Qfa - sober aesthetic, rigorous technique
Graduated in 2006, Quentin Fruchaud retained from the ENSA Versailles a sense of place - from the urban context through to the landscape - which is now the basis of a coherent and well thought portfolio of work.
After a year at the Ecole Polytechnique in Barcelona, he completed his training by eight years practical experience in several practices; with Paul Chemetov, he mastered standards and regulations then subsequently gained his independence with Fèvre Gaucher architects and planners before spending four years with the Philéas practice where he developed his architectural culture, both the design and graphic expression of projects as well as construction constraints.
Founder of qfa (Quentin Fruchaud Architectures) in 2014, this experience enables him in newbuild and rehabilitation projects to develop an architecture where a sober aesthetic is expressed through the rigour of drawing. The simplicity of volumes is based on a structural understanding that responds to the client’s objectives, the legibility and mix of uses and efficient construction.
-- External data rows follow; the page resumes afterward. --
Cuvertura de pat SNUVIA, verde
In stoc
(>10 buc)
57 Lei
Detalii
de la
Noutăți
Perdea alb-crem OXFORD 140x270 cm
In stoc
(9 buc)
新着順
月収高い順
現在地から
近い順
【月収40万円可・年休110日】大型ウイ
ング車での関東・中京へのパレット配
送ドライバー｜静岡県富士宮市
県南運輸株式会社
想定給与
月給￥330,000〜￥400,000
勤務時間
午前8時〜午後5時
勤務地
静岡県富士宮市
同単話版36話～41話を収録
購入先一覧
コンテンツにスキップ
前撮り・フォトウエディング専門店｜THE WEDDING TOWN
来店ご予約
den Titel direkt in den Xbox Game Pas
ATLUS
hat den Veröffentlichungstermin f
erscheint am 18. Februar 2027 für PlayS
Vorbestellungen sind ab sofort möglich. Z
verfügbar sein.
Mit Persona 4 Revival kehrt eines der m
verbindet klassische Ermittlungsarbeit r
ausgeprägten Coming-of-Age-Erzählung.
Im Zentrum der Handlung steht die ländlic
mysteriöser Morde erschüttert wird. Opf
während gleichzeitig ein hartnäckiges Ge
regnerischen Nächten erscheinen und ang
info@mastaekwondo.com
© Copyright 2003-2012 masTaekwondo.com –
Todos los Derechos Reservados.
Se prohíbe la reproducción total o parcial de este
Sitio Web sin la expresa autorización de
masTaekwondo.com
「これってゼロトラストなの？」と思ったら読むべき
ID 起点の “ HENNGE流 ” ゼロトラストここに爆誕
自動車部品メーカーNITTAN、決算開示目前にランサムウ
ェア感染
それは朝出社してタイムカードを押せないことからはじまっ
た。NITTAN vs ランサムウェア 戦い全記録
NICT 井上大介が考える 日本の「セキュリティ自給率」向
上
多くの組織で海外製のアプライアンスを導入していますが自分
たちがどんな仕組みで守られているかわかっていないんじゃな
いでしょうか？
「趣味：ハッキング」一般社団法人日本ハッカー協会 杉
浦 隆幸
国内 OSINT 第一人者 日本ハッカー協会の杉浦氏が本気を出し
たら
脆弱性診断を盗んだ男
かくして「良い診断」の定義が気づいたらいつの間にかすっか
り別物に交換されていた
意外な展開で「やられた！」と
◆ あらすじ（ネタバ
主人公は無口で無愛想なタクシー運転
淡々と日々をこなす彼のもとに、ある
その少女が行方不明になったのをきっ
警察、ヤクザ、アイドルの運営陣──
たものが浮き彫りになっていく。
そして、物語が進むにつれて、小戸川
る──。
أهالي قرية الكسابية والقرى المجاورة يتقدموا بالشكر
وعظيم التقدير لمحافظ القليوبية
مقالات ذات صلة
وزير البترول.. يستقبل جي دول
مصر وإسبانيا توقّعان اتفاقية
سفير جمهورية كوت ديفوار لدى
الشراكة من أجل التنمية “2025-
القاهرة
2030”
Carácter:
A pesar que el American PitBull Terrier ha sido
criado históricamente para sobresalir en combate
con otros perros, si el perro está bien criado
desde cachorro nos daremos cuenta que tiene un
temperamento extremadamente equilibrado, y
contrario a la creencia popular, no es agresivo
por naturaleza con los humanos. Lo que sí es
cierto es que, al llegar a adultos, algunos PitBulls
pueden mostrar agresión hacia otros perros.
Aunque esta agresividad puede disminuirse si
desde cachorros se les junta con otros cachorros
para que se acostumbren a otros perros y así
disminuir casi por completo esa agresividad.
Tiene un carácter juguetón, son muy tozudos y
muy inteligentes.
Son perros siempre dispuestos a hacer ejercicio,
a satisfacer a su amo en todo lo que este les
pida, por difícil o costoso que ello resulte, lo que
‘The technical and construction constraints make it possible to introduce sensitivity into the project’. The aspect, tactility and sonority of the materials, the matter, the technical details, each element of design contributes to a renewed architecture on each occasion.
The diversity of qfa projects testifies to their capacity to adapt to different briefs whether it be rehabilitation such as an 18th century house in the Lot Region or an apartment building in the 12th arrondissement, Paris or new-build constructions such as the façade designed for a public building in the Congo, the construction of an Haras in Dourdan (Essonne) or the conversion and redevelopment of an office building in the 5th arrondissement, Paris.
The Qfa brand is an architecture adapted to the contextual, economic and regulatory constraints of its time that remains sensitive and functional, generous, luminous and respectful of the spirit of the place.